# Action item
Copy out each line featuring the string "without" from the entries beneath.

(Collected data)
- - - - -
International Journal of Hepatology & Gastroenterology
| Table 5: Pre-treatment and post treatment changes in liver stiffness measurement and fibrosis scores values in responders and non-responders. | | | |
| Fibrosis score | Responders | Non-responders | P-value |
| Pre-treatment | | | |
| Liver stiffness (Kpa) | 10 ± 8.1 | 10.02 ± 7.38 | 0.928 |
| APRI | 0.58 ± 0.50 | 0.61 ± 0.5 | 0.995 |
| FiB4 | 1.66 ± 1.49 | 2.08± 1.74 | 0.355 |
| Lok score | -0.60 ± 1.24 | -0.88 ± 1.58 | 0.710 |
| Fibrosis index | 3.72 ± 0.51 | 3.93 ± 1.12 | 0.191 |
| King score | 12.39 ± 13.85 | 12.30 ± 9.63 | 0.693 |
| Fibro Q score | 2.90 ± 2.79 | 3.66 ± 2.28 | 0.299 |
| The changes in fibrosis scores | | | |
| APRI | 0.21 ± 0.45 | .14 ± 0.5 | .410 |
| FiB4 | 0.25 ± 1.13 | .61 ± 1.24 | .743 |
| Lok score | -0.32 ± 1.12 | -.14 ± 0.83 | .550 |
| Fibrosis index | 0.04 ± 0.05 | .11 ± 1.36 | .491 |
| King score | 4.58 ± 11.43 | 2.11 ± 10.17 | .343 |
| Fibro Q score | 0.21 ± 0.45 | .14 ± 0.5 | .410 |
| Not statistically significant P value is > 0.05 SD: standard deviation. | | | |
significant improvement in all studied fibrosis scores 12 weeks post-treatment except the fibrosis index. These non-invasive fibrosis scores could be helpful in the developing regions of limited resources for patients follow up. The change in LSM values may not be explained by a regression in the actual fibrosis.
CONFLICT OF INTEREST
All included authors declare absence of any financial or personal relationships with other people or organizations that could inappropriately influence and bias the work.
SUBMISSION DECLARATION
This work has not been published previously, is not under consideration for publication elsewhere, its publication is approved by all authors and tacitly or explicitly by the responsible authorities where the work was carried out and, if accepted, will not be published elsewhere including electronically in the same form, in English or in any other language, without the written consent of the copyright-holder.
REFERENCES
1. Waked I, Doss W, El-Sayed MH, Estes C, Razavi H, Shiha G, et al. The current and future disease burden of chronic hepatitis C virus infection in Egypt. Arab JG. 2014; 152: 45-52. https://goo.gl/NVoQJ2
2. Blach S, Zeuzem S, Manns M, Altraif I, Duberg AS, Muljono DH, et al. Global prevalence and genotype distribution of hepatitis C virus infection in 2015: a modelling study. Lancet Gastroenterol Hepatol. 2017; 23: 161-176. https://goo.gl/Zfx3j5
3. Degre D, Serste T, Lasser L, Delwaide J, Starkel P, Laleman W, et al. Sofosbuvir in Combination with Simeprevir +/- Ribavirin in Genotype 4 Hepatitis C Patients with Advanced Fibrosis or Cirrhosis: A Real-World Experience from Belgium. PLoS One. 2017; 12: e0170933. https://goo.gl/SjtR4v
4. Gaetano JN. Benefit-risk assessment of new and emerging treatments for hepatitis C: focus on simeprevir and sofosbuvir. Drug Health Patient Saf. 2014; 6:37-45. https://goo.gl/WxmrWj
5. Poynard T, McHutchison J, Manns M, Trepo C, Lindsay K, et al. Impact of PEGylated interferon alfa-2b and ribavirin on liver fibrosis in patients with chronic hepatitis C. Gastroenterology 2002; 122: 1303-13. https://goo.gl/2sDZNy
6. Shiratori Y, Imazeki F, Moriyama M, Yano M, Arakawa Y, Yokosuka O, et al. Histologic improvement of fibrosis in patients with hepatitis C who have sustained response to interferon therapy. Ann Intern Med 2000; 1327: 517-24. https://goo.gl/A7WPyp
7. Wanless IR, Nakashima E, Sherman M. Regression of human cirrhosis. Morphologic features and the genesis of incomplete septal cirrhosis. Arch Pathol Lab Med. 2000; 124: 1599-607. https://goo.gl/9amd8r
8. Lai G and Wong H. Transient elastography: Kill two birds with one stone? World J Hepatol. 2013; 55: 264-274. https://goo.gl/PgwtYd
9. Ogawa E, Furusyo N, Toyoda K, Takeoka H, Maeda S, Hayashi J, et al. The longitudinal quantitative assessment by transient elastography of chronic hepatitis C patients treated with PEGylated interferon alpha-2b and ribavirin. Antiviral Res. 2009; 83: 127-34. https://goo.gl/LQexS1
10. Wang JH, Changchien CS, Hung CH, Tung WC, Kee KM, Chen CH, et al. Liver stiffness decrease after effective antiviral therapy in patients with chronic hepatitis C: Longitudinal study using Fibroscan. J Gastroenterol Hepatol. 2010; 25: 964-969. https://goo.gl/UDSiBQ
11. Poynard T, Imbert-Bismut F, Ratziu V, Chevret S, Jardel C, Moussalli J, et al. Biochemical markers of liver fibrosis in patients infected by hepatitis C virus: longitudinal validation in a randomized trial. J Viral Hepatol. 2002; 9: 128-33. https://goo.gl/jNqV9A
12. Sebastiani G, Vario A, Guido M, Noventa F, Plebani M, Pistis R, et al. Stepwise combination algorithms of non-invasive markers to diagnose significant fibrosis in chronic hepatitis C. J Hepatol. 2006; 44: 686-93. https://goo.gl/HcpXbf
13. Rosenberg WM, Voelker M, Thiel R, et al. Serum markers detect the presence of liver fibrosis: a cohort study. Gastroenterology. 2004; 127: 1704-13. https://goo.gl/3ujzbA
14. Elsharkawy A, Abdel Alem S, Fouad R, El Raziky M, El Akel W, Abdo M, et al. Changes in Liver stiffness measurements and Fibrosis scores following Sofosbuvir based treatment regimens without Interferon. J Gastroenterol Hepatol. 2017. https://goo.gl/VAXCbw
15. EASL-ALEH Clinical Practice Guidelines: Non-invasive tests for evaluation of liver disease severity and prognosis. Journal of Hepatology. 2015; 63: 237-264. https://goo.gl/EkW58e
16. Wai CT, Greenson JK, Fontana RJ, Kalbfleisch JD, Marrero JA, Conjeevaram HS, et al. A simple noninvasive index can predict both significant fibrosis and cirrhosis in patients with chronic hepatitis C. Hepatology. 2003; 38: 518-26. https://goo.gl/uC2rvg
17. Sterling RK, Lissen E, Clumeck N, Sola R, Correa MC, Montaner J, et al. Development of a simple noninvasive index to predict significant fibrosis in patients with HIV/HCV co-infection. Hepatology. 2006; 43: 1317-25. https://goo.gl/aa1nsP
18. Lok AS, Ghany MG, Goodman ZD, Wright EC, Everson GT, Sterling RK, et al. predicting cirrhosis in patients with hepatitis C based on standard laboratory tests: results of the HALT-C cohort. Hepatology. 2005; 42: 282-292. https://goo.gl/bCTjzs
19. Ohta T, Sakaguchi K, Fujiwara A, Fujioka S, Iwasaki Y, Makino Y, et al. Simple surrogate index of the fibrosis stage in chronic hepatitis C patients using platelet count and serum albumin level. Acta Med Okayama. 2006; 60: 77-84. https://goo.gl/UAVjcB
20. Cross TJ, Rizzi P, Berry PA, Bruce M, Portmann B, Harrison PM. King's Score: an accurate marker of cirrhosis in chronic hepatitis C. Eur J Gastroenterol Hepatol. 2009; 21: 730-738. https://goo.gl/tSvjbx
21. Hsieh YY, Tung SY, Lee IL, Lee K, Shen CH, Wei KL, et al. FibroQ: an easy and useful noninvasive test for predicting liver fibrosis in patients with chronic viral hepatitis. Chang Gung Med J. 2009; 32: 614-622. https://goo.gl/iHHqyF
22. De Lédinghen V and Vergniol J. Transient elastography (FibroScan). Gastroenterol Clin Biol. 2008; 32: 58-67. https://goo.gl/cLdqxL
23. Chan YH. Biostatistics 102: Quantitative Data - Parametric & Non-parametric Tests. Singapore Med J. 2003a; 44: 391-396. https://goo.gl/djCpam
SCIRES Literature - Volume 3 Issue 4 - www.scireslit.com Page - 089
- - - - -
# Your solution
This work has not been published previously, is not under consideration for publication elsewhere, its publication is approved by all authors and tacitly or explicitly by the responsible authorities where the work was carried out and, if accepted, will not be published elsewhere including electronically in the same form, in English or in any other language, without the written consent of the copyright-holder.
14. Elsharkawy A, Abdel Alem S, Fouad R, El Raziky M, El Akel W, Abdo M, et al. Changes in Liver stiffness measurements and Fibrosis scores following Sofosbuvir based treatment regimens without Interferon. J Gastroenterol Hepatol. 2017. https://goo.gl/VAXCbw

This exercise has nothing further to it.